Chapitre 8
1. CARACTERES GENERAUX
Les sédiments littoraux des régions de basses latitudes sont à dominance carbonatée. La raison en est le faible apport silico-clastique venant du continent, dû aux conditions topo-graphiques et climatiques, et surtout l'intensité de la production de carbonates d'origine biologique. Sous ces latitudes, les organismes marins côtiers prolifèrent et précipitent l'ion calcium prélevé de l'eau de mer sous forme de carbonate qui s'accumule puisque moins soluble dans les eaux chaudes. Le bilan du calcium en solution dans l'eau de mer reste plus ou moins équilibré : les fleuves apportent des ions calcium issus de l'altération continentale, une partie des carbonates marins est dissoute en eau froide.
La précipitation biologique de carbonate de calcium se
fait
de diverses façons.
* Des animaux fixés fixent le calcium dans leur squelette
et
édifient des constructions carbonatées
(bioconstructions): c'est
le cas des coraux (coelentérés), des bryozoaires, de
certaines
éponges.
* des animaux benthiques fabriquent des coquilles ou tests
calcaires
qui sont transportés, brisés et accumulés
après
leur mort, par exemple: mollusques littoraux (gastéropodes,
bivalves),
oursins, foraminifères benthiques.
* des micro-organismes et organismes planctoniques accumulent le
carbonate
de calcium dans leur test ou leur coquille qui tombent sur le fond
après
la mort: exemple des foraminifères planctoniques, des
coccolithophoridés
(à l'origine de la craie), des ptéropodes
(gastéropodes
pélagiques). Leur contribution
devient prépondérante en haute mer.
* des algues et des cyanobactéries (ou "algues bleues")
précipitent
le carbonate autour de leur thalle et agglomèrent les particules
calcaires
par des mucilages pour former des constructions appelées
stromatolites.
Il existe également une précipitation purement chimique du carbonate autour de particules en suspension, quoique l'intervention de micro-organismes ne peut pas être exclue (formation des oolites).

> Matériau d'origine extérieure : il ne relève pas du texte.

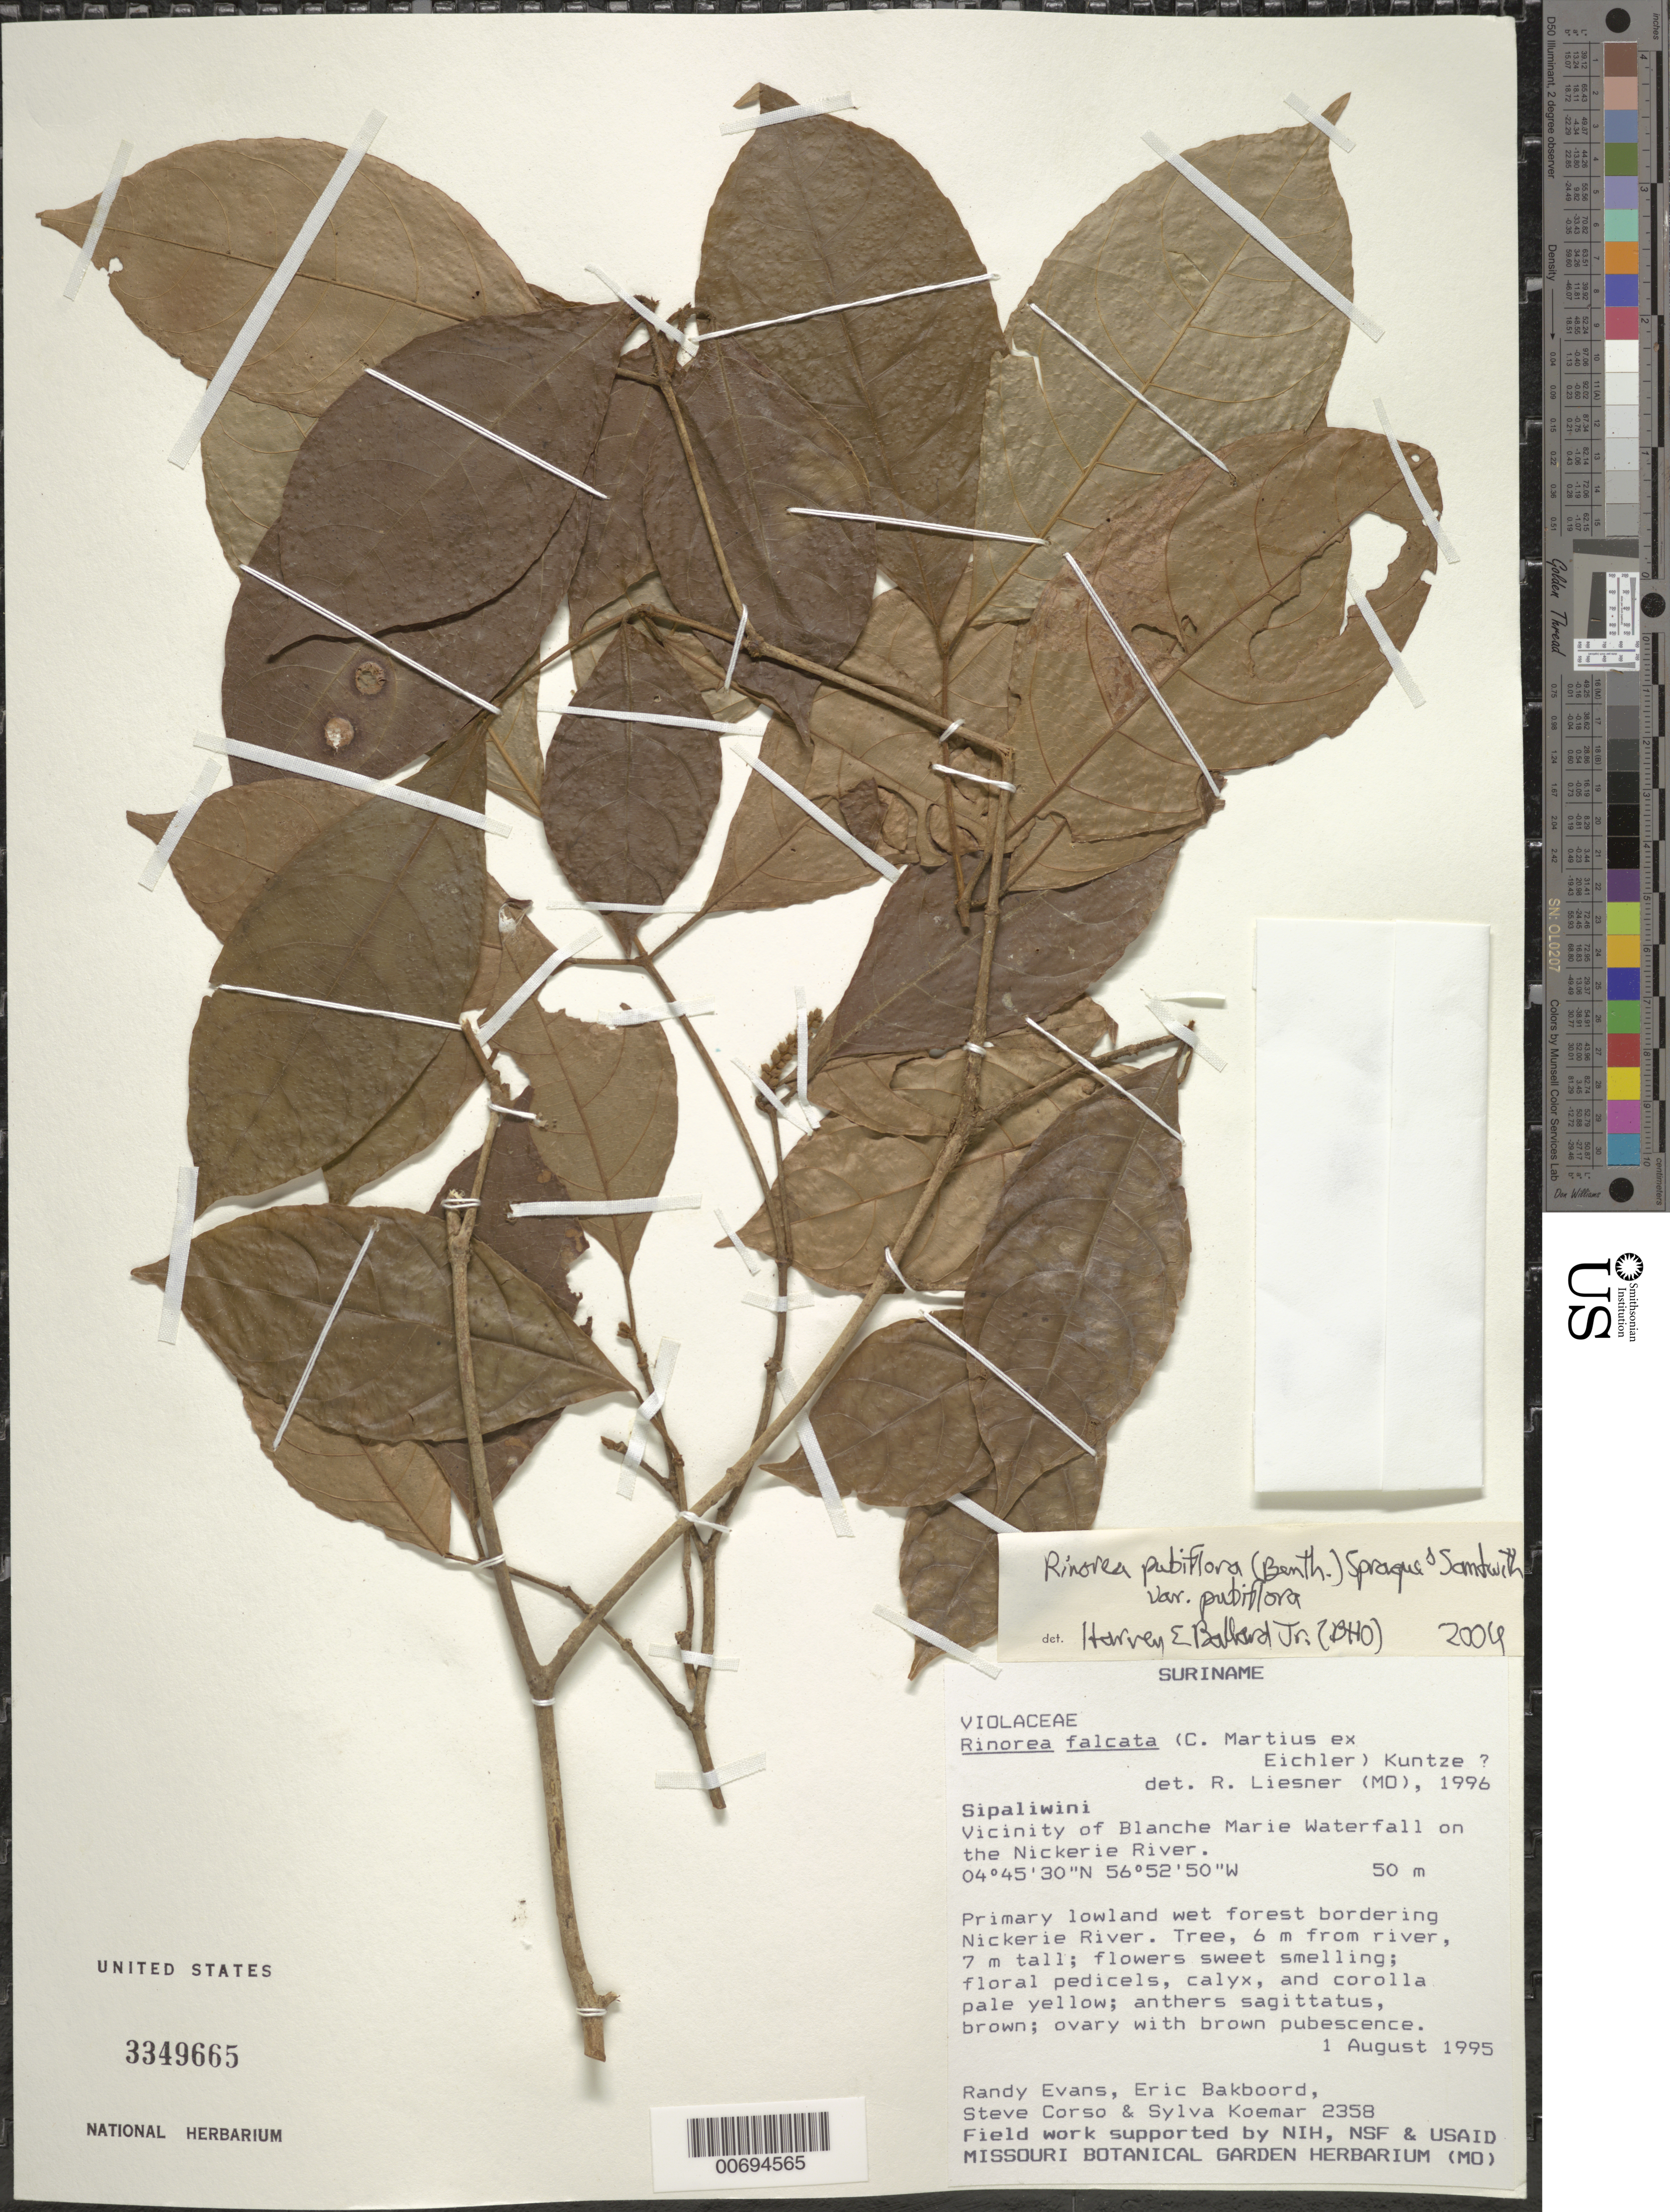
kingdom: Plantae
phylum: Tracheophyta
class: Magnoliopsida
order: Malpighiales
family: Violaceae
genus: Rinorea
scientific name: Rinorea pubiflora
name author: (Benth.) Sprague & Sandwith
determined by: Ballard, Harvey E.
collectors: R. Evans, E. Bakboord, S. Corso & S. Koemar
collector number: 2358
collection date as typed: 1-Aug-95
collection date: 1995-08-01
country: Suriname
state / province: Sipaliwini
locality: Blanche Marie Waterfall, vic., on Nickerie R.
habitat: Primary lowland wet forest along river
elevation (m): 50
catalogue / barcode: US 3349665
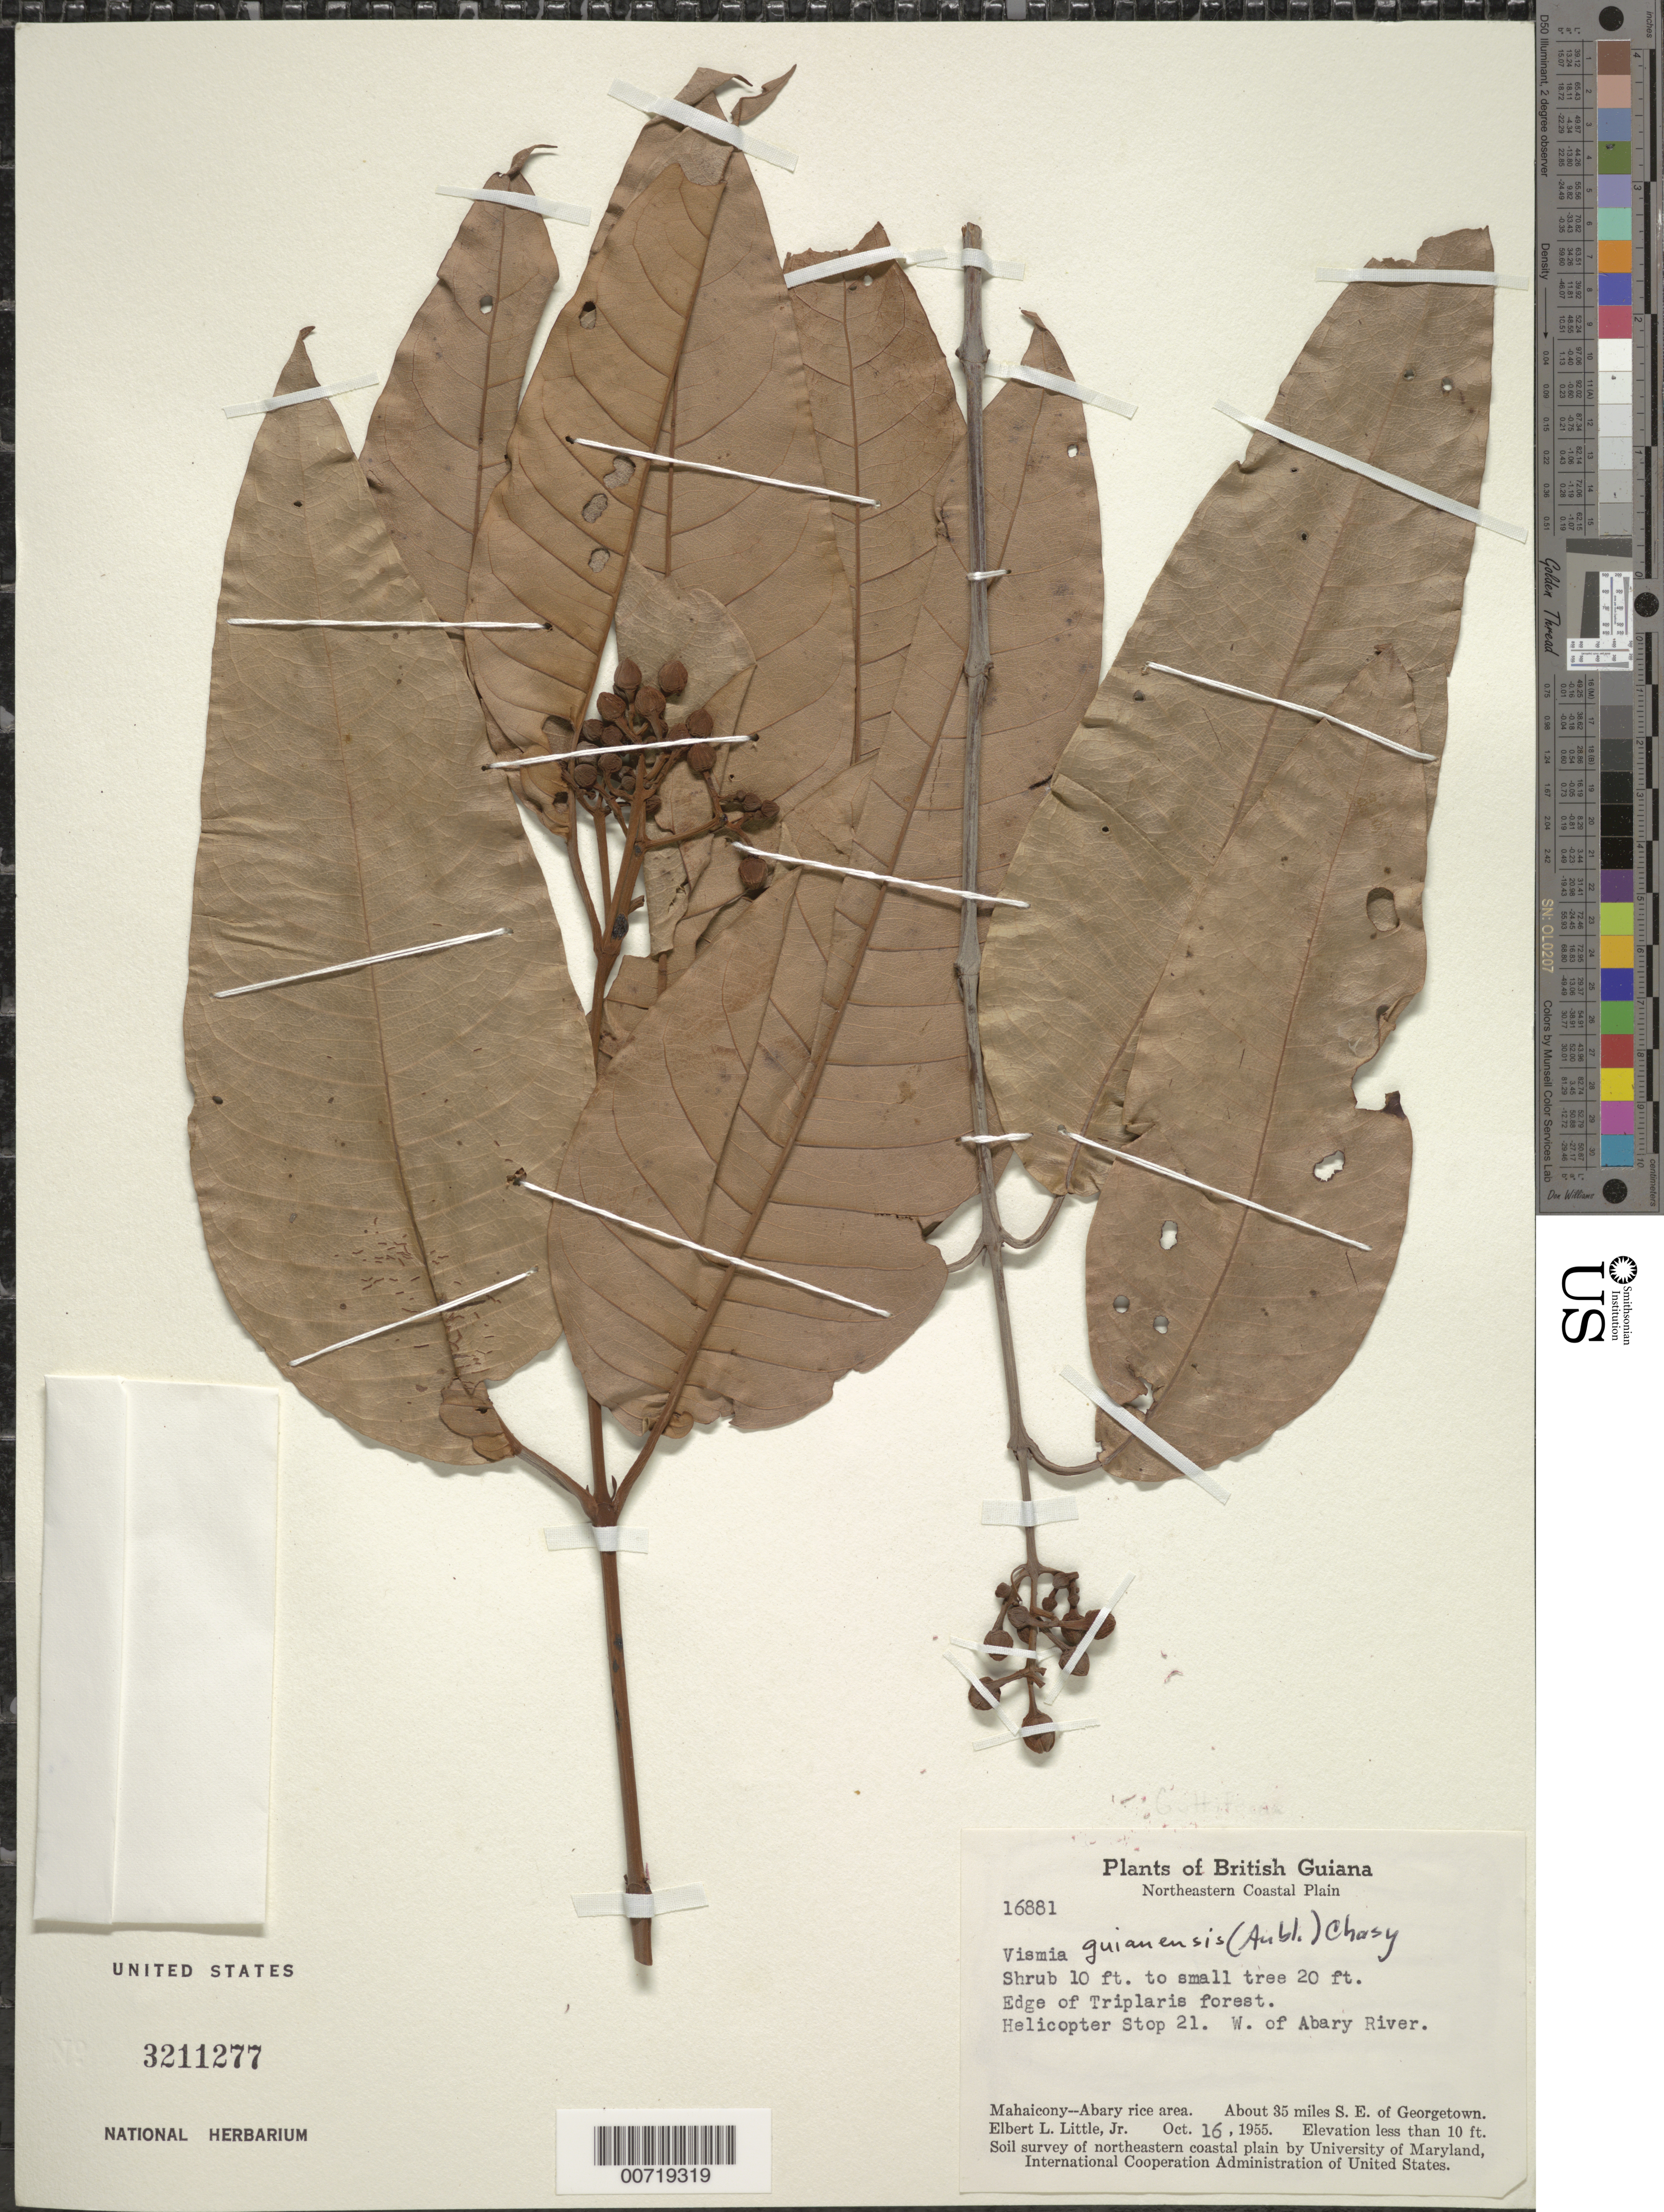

Enfin, les sédiments carbonatés peuvent provenir du remaniement par les vagues de roches calcaires pré-existantes: sur les côtes atlantiques marocaines, les conditions actuelles sont plutôt favorables à la sédimentation silico-clastiques mais les vagues remanient des dépôts quaternaires carbonatés et les mélangent aux éléments détritiques siliceux: les sédiments sont de composition mixte.
Les sédiments calcaires littoraux comprennent donc des constructions autochtones massives (récifs) ou réduites (stromatolites), des accumulations d'éléments brisés provenant de restes d'organismes ou de roches calcaires érodées, des vases calcaires formées des particules fines d'origine détritique,chimique ou biochimique, des précipitations carbonatées localisées autour de particules quelconques (oolites).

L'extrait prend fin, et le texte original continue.